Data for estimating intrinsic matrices
-.-.-

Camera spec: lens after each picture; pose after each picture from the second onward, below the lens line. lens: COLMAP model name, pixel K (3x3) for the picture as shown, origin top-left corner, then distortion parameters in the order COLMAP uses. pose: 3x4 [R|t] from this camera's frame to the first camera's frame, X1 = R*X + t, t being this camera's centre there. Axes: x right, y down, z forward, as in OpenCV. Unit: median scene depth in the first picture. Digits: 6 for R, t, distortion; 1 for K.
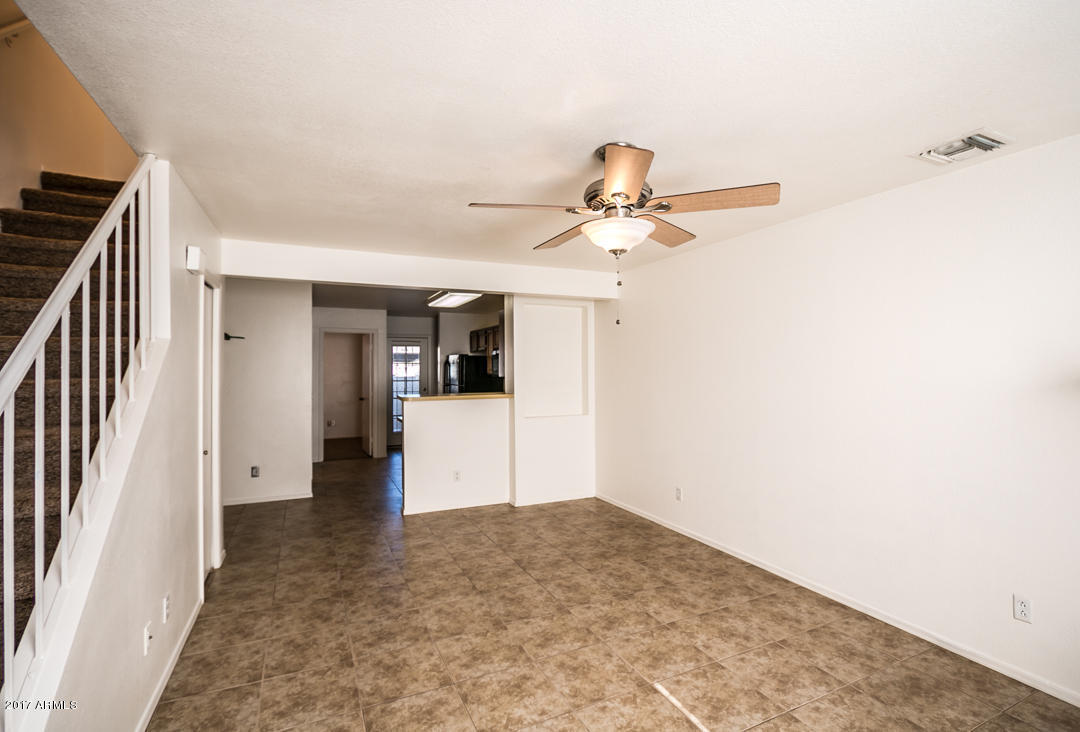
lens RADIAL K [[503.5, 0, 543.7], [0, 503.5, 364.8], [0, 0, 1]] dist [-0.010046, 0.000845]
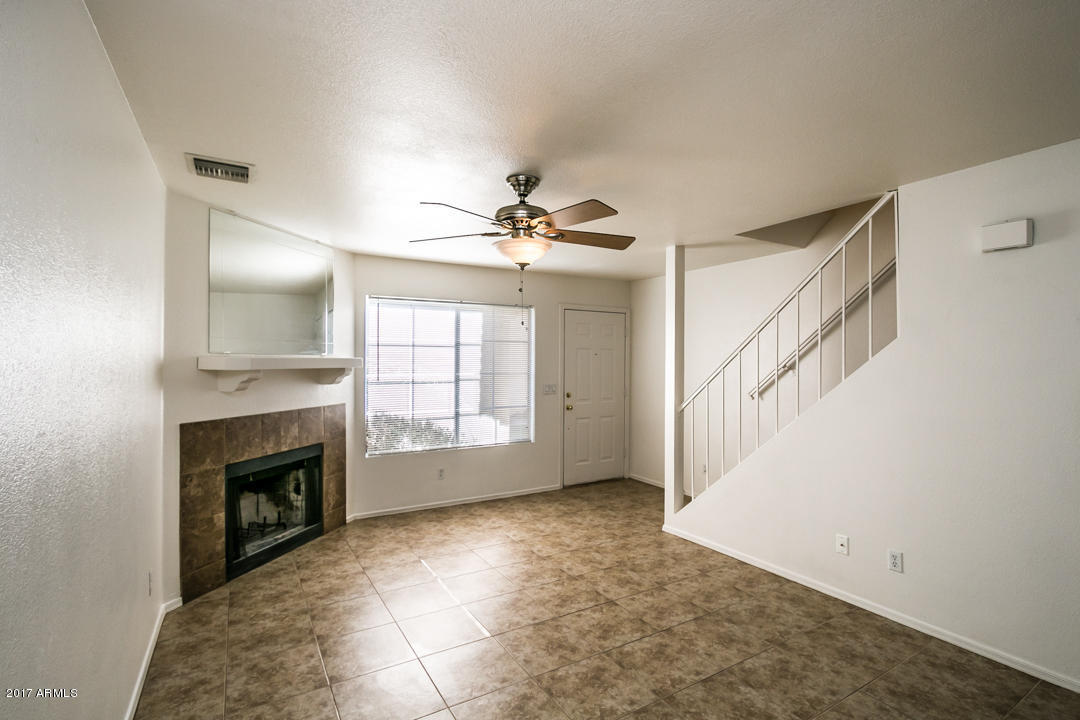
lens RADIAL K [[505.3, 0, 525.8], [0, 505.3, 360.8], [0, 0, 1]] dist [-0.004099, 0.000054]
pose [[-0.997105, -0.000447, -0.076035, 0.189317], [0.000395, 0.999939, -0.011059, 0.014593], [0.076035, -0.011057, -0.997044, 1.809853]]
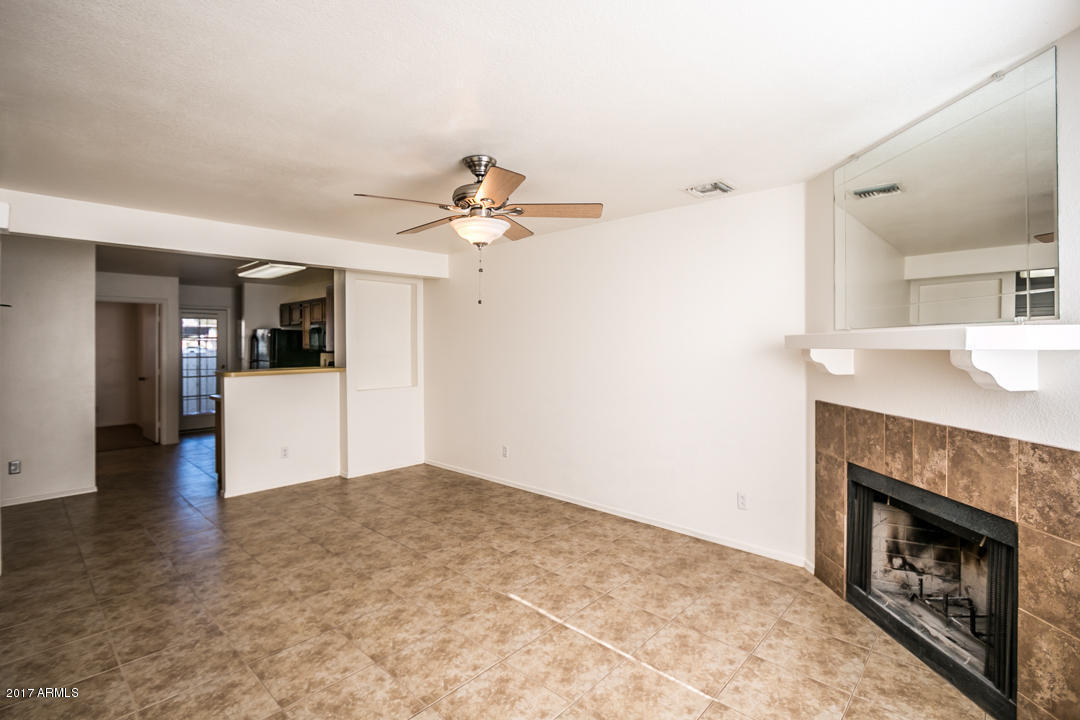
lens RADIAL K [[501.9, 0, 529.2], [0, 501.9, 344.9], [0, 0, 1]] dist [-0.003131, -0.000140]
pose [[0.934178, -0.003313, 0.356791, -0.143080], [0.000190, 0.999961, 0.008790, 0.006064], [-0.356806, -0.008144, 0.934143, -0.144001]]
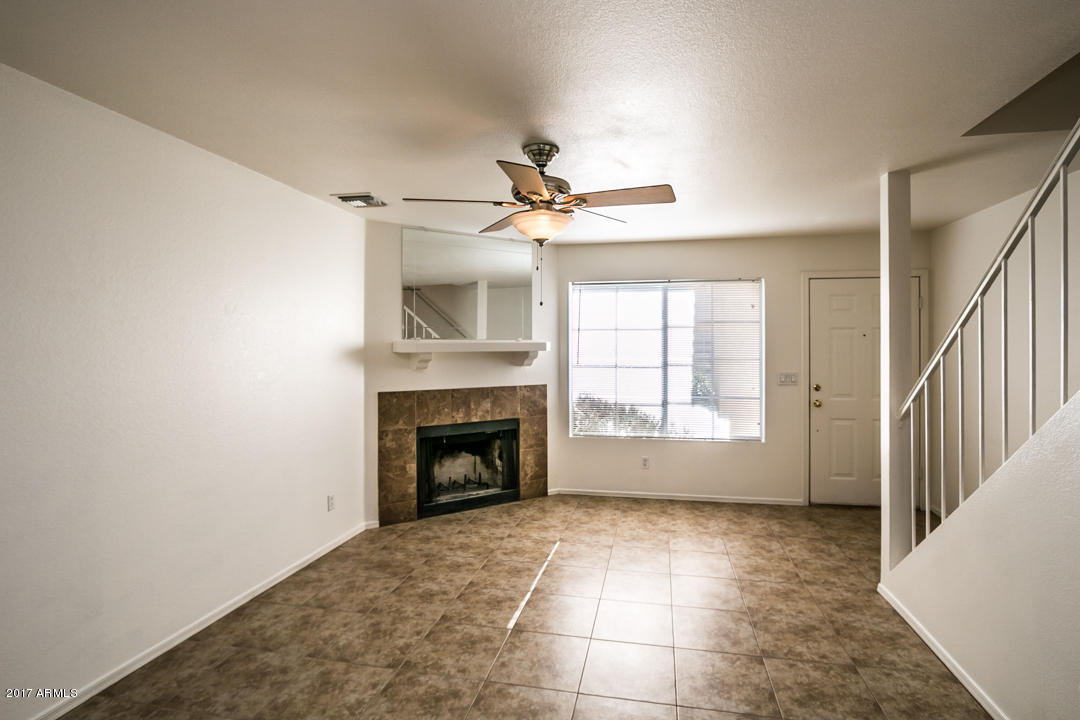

-.-.-

▸ Activity
Print every line of the data above without any changes, omitting the pictures.

▸ Task solution
Camera spec: lens after each picture; pose after each picture from the second onward, below the lens line. lens: COLMAP model name, pixel K (3x3) for the picture as shown, origin top-left corner, then distortion parameters in the order COLMAP uses. pose: 3x4 [R|t] from this camera's frame to the first camera's frame, X1 = R*X + t, t being this camera's centre there. Axes: x right, y down, z forward, as in OpenCV. Unit: median scene depth in the first picture. Digits: 6 for R, t, distortion; 1 for K.
lens RADIAL K [[503.5, 0, 543.7], [0, 503.5, 364.8], [0, 0, 1]] dist [-0.010046, 0.000845]
lens RADIAL K [[505.3, 0, 525.8], [0, 505.3, 360.8], [0, 0, 1]] dist [-0.004099, 0.000054]
pose [[-0.997105, -0.000447, -0.076035, 0.189317], [0.000395, 0.999939, -0.011059, 0.014593], [0.076035, -0.011057, -0.997044, 1.809853]]
lens RADIAL K [[501.9, 0, 529.2], [0, 501.9, 344.9], [0, 0, 1]] dist [-0.003131, -0.000140]
pose [[0.934178, -0.003313, 0.356791, -0.143080], [0.000190, 0.999961, 0.008790, 0.006064], [-0.356806, -0.008144, 0.934143, -0.144001]]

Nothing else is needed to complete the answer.